Trump's one nominee for the agency, Republican Texas attorney Trey Trainor, has been in limbo for two years — and his confirmation has recently grown more complicated. The newly released files of the late Thomas Hofeller, who was renowned for his expertise as a partisan gerrymanderer, shows that he worked with Trainor to make the districts in normally Democratic-leaning Galveston County much more favorable to the GOP, according to the news site WhoWhatWhy.
If his nomination stays alive, as a practical matter the only way to get a second vacancy filled would be if the choice was assigned to the top Democrat in the Senate, Minority Leader Chuck Schumer.
The lawyers say the time is ripe for Trump to put forward an entire slate of six, three of whom would have to be Democrats.
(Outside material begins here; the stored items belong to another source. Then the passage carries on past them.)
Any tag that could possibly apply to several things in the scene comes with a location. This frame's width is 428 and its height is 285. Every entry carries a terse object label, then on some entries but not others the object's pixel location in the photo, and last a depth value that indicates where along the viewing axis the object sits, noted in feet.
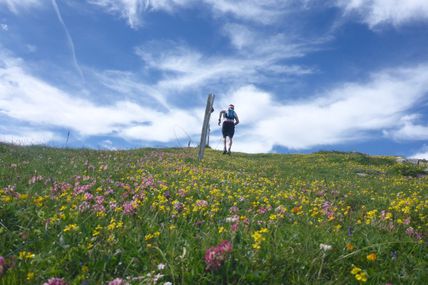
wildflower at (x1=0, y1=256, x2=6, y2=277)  10.49
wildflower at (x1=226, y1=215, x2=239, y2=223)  17.49
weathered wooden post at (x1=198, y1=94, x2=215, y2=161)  72.54
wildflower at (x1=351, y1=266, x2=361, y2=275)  10.99
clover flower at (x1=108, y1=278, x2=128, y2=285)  9.98
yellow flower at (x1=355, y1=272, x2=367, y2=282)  10.50
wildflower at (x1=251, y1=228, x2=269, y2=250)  12.40
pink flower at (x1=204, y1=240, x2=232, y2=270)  11.55
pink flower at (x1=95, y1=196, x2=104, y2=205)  20.48
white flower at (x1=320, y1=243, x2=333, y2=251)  12.70
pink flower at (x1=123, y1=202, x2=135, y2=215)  18.40
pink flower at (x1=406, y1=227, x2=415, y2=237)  18.21
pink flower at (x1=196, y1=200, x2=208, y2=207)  21.52
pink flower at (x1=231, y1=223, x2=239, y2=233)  15.14
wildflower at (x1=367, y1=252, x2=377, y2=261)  12.39
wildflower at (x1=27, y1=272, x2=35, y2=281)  10.32
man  97.14
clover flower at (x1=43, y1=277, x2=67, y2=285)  9.68
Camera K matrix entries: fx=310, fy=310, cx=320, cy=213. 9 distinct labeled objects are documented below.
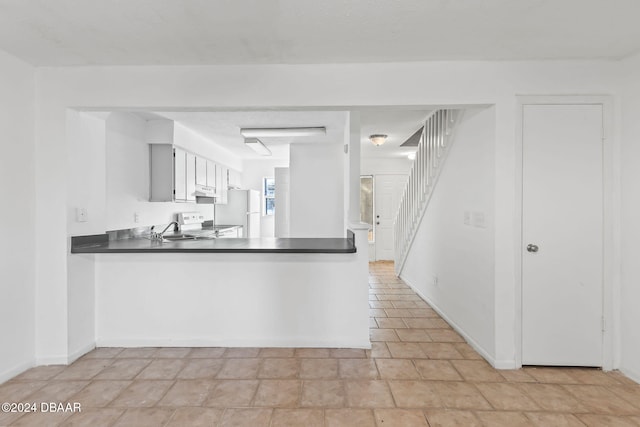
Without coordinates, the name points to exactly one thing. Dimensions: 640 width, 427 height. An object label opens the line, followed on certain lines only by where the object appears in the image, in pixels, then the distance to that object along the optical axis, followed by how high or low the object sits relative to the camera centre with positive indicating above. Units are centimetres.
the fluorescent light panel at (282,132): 441 +118
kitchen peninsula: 296 -81
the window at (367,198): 765 +38
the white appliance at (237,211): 630 +5
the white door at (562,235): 250 -18
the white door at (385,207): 759 +16
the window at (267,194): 745 +47
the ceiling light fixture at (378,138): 504 +124
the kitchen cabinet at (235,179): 637 +74
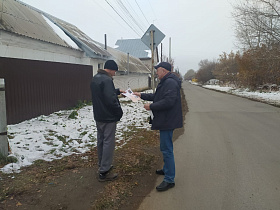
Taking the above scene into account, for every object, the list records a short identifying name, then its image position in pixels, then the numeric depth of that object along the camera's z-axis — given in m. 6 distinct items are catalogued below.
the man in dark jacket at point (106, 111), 3.39
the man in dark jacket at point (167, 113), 3.23
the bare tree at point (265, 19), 14.16
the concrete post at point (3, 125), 3.93
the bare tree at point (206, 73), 64.98
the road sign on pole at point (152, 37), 7.47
But the the good-government groups say that, instead, after at least one new person is seated, a bipartisan blue-ribbon panel should be established to help find qualified candidates to fill the remaining spots.
While the groups agree that a functioning FEC is crucial to the country's electoral process, especially ahead of this year's election, they said the agency's problems predate its loss of a quorum: "Those problems stem largely from the historical practice of nominating and confirming commissioners who are ideologically opposed to the mission of the agency and who block enforcement of our nation's anti-corruption laws."
"To ensure the 2020 elections are transparent and fair, the president and Senate must prioritize restoration of the FEC's quorum, but that is no excuse to restock the FEC with yet another crop of commissioners who oppose campaign finance reform," argues Adav Noti of the Campaign Legal Center, one of the groups on the letter.
The other organizations include Citizens for Responsibility and Ethics in Washington, Common Cause, End Citizens United Action Fund, League of Women Voters of the United States, Public Citizen and Take Back Our Republic.